# 取り組む課題
1. 抜粋によると、川田薫が独立して川田研究所を設立したのはいつですか。
2. 抜粋のうち、「川田薫(かわだ かおる)」から「今後の大きな課題の一つです。」までを、両端の語句も含めて一字一句違えずに書き写してください。

### 抜粋 ###

川田薫(かわだ かおる)
川田研究所・代表取締役
昭和9年生まれ。理学博士。東京理科大学物理学科卒。東京大学地震研究所、東京大学物性研究所を経て、三菱金属中央研究所に入社。平行して科学技術庁、通産省などの評価委員、研究員を歴任後、昭和63年に独立、川田研究所を設立。科学技術庁の外郭団体「科学技術振興事業団」の「さきがけ研究21」でミネラルの研究を行う、さまざまなミネラルの作用を発見し、その成果を応用した生命の起源探求を行う。高野山大学密教文化研究所委託研究員として、空海研究家でもある。
超微量の世界―ミネラルと水を中心に―
現代農法の最大の課題は「連作障害の克服と病害虫対策」です。まず、連作障害は同じ畑に同じ作物を繰り返し栽培するために起こるもので、作物が養分を選択吸収したくても養分が欠落しているために吸収できないために起こることが第一の理由です。もう一つの理由は養分が欠落した土壌環境に合った微生物が増え、作物に悪影響を及ぼす、これが第二の理由です。
このように連作障害の原因は非常に単純です。この解決策は欠落した養分を補えばいいのです。これによって土壌環境が改善され、その環境に合った微生物が増えることによって微生物からの害を防ぐことができるのです。この際の養分がミネラルです。
一方病害虫の問題は、化学肥料や農薬に依存しすぎたために、軟弱の作物が育ち病害虫に侵されやすくなったことと、農薬の使用によって病害虫が強靭になったために作物が簡単に侵されるようになったのです。つまり、病害虫の問題は化学肥料や農薬から脱却して強靭な作物を作るしか方法はないのです。もう一つは、病害虫が近づけないような環境にすることですが、この作法は始まったばかりで、今後の大きな課題の一つです。

### データ一覧 ###

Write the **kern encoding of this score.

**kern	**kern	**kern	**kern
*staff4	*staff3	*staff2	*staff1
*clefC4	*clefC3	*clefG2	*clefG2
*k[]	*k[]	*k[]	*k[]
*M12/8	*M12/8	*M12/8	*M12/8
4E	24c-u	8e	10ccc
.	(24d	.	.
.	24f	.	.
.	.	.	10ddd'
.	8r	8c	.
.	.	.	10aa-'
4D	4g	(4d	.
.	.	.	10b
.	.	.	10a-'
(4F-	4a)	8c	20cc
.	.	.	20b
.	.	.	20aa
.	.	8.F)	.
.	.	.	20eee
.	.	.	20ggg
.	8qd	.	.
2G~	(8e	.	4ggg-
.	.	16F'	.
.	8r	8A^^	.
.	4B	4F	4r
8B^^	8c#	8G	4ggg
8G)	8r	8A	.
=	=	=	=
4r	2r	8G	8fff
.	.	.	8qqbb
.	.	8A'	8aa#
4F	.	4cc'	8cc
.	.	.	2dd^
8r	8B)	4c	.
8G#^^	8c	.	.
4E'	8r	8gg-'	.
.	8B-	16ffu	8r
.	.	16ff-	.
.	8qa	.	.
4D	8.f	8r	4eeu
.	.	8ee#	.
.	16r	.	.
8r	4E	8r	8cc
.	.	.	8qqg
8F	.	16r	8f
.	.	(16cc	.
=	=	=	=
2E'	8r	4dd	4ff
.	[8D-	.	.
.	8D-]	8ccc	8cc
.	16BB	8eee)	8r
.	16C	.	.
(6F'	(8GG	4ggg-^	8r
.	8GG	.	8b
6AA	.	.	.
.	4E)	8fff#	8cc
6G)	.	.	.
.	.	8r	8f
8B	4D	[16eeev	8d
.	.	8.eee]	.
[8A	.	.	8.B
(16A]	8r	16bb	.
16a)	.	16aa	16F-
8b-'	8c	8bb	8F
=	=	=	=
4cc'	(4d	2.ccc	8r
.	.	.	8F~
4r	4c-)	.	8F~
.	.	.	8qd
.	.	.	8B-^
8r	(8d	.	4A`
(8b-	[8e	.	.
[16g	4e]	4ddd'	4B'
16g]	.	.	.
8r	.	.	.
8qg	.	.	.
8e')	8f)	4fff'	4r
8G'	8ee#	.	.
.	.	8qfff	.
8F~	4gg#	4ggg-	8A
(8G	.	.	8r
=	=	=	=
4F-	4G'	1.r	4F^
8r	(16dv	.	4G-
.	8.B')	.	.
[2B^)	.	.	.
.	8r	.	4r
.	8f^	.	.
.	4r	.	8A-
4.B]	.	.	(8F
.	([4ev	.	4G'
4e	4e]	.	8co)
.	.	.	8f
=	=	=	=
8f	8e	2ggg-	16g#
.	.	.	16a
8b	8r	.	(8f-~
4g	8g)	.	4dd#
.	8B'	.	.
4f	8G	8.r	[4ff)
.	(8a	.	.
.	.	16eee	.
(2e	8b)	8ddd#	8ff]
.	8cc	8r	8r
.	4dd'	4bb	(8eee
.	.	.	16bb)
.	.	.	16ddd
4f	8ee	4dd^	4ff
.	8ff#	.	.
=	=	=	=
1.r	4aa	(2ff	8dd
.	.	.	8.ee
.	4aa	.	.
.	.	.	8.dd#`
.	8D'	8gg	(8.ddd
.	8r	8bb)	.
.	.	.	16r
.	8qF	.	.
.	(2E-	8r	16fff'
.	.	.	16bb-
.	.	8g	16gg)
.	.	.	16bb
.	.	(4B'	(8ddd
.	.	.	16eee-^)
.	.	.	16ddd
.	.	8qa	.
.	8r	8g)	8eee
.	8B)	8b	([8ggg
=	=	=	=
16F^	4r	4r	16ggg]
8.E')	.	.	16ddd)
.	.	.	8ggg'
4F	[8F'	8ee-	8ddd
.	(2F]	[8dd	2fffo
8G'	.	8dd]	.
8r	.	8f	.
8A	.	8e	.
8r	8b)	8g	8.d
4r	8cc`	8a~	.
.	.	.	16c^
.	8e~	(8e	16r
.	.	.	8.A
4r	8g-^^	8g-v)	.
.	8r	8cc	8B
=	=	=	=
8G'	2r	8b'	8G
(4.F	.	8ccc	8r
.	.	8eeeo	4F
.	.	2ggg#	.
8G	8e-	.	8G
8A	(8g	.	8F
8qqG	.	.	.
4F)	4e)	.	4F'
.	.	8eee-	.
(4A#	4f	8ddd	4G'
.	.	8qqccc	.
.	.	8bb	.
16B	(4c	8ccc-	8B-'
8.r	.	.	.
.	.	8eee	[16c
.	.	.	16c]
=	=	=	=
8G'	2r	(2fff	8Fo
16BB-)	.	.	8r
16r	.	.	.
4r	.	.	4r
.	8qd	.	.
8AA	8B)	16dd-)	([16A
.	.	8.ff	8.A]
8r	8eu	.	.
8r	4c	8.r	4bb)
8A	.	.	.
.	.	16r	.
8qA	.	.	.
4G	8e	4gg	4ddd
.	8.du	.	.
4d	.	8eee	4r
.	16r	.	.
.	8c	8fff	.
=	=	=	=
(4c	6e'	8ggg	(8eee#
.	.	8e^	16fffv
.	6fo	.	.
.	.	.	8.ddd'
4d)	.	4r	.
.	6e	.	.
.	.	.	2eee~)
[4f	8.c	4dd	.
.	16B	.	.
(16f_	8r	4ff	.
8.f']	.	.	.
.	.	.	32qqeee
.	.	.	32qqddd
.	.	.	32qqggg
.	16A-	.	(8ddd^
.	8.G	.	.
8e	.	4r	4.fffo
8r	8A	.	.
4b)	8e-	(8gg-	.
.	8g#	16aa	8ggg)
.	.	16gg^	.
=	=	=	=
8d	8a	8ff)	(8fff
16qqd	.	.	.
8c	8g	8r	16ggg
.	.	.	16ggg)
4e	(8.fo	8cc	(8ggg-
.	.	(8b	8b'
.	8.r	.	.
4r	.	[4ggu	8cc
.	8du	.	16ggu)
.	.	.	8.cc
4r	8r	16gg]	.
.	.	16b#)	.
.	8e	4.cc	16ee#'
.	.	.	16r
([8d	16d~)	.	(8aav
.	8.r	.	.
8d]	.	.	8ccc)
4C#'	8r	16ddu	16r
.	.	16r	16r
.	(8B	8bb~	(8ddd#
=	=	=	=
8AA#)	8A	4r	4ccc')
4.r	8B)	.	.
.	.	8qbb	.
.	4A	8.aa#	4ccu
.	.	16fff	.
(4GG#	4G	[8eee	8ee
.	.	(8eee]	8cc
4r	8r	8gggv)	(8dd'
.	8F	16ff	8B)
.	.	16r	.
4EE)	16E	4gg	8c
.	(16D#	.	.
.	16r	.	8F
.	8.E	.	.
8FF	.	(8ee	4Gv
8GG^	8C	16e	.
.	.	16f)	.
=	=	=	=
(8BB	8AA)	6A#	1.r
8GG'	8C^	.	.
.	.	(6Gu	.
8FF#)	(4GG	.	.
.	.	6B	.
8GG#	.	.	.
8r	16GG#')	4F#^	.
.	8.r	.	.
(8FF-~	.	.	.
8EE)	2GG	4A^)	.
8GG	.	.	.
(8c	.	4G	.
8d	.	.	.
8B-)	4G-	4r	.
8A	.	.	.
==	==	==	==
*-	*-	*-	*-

###

# 完成した解答
1. 昭和63年です。

2.
川田薫(かわだ かおる)
川田研究所・代表取締役
昭和9年生まれ。理学博士。東京理科大学物理学科卒。東京大学地震研究所、東京大学物性研究所を経て、三菱金属中央研究所に入社。平行して科学技術庁、通産省などの評価委員、研究員を歴任後、昭和63年に独立、川田研究所を設立。科学技術庁の外郭団体「科学技術振興事業団」の「さきがけ研究21」でミネラルの研究を行う、さまざまなミネラルの作用を発見し、その成果を応用した生命の起源探求を行う。高野山大学密教文化研究所委託研究員として、空海研究家でもある。
超微量の世界―ミネラルと水を中心に―
現代農法の最大の課題は「連作障害の克服と病害虫対策」です。まず、連作障害は同じ畑に同じ作物を繰り返し栽培するために起こるもので、作物が養分を選択吸収したくても養分が欠落しているために吸収できないために起こることが第一の理由です。もう一つの理由は養分が欠落した土壌環境に合った微生物が増え、作物に悪影響を及ぼす、これが第二の理由です。
このように連作障害の原因は非常に単純です。この解決策は欠落した養分を補えばいいのです。これによって土壌環境が改善され、その環境に合った微生物が増えることによって微生物からの害を防ぐことができるのです。この際の養分がミネラルです。
一方病害虫の問題は、化学肥料や農薬に依存しすぎたために、軟弱の作物が育ち病害虫に侵されやすくなったことと、農薬の使用によって病害虫が強靭になったために作物が簡単に侵されるようになったのです。つまり、病害虫の問題は化学肥料や農薬から脱却して強靭な作物を作るしか方法はないのです。もう一つは、病害虫が近づけないような環境にすることですが、この作法は始まったばかりで、今後の大きな課題の一つです。